WHAT THE TASK REQUIRES - Down to the last line, set down the material below exactly, excluding pictures.

ENTRIES SUPPLIED -
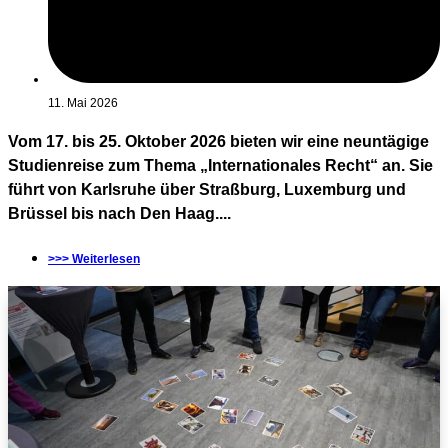
11. Mai 2026
Vom 17. bis 25. Oktober 2026 bieten wir eine neuntägige
Studienreise zum Thema „Internationales Recht“ an. Sie
führt von Karlsruhe über Straßburg, Luxemburg und
Brüssel bis nach Den Haag....
>>> Weiterlesen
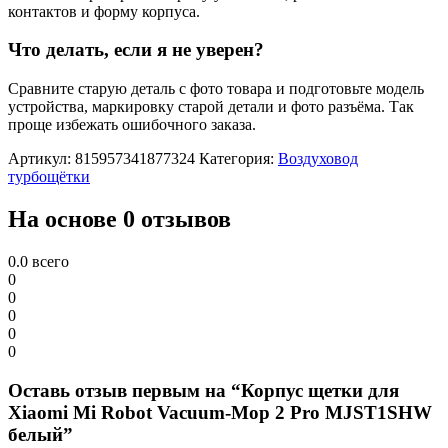
контактов и форму корпуса.
Что делать, если я не уверен?
Сравните старую деталь с фото товара и подготовьте модель
устройства, маркировку старой детали и фото разъёма. Так
проще избежать ошибочного заказа.
Артикул:
815957341877324
Категория:
Воздуховод
турбощётки
На основе 0 отзывов
0.0
всего
0
0
0
0
0
Оставь отзыв первым на “Корпус щетки для
Xiaomi Mi Robot Vacuum-Mop 2 Pro MJST1SHW
белый”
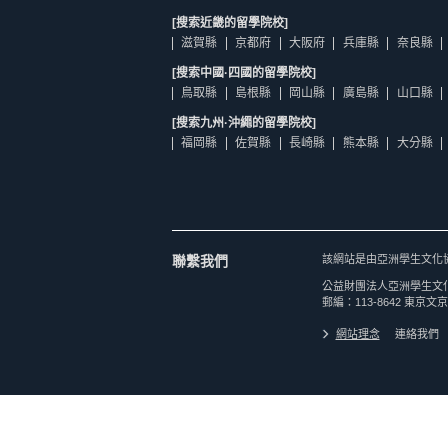
[搜索近畿的留學院校]
滋賀縣
京都府
大阪府
兵庫縣
奈良縣
[搜索中國·四國的留學院校]
鳥取縣
島根縣
岡山縣
廣島縣
山口縣
[搜索九州·沖繩的留學院校]
福岡縣
佐賀縣
長崎縣
熊本縣
大分縣
聯繫我們
該網站是由亞洲學生文化
公益財團法人亞洲學生文
郵編：113-8642 東京文京
網站理念
連絡我們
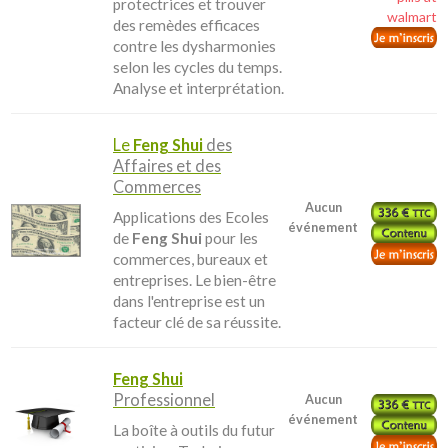
protectrices et trouver
walmart
des remèdes efficaces
contre les dysharmonies
selon les cycles du temps.
Analyse et interprétation.
Le
Feng Shui
des
Affaires et des
Commerces
Aucun
Applications des Ecoles
événement
de
Feng Shui
pour les
commerces, bureaux et
entreprises. Le bien-être
dans l'entreprise est un
facteur clé de sa réussite.
Feng Shui
Professionnel
Aucun
événement
La boîte à outils du futur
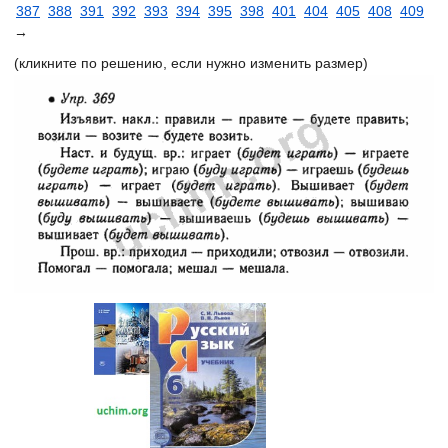
387
388
391
392
393
394
395
398
401
404
405
408
409
→
(кликните по решению, если нужно изменить размер)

PROBLEM SOLUTION -
11. Mai 2026
Vom 17. bis 25. Oktober 2026 bieten wir eine neuntägige
Studienreise zum Thema „Internationales Recht“ an. Sie
führt von Karlsruhe über Straßburg, Luxemburg und
Brüssel bis nach Den Haag....
>>> Weiterlesen
контактов и форму корпуса.
Что делать, если я не уверен?
Сравните старую деталь с фото товара и подготовьте модель
устройства, маркировку старой детали и фото разъёма. Так
проще избежать ошибочного заказа.
Артикул:
815957341877324
Категория:
Воздуховод
турбощётки
На основе 0 отзывов
0.0
всего
0
0
0
0
0
Оставь отзыв первым на “Корпус щетки для
Xiaomi Mi Robot Vacuum-Mop 2 Pro MJST1SHW
белый”
[搜索近畿的留學院校]
滋賀縣
京都府
大阪府
兵庫縣
奈良縣
[搜索中國·四國的留學院校]
鳥取縣
島根縣
岡山縣
廣島縣
山口縣
[搜索九州·沖繩的留學院校]
福岡縣
佐賀縣
長崎縣
熊本縣
大分縣
聯繫我們
該網站是由亞洲學生文化
公益財團法人亞洲學生文
郵編：113-8642 東京文京
網站理念
連絡我們
protectrices et trouver
walmart
des remèdes efficaces
contre les dysharmonies
selon les cycles du temps.
Analyse et interprétation.
Le
Feng Shui
des
Affaires et des
Commerces
Aucun
Applications des Ecoles
événement
de
Feng Shui
pour les
commerces, bureaux et
entreprises. Le bien-être
dans l'entreprise est un
facteur clé de sa réussite.
Feng Shui
Professionnel
Aucun
événement
La boîte à outils du futur
387
388
391
392
393
394
395
398
401
404
405
408
409
→
(кликните по решению, если нужно изменить размер)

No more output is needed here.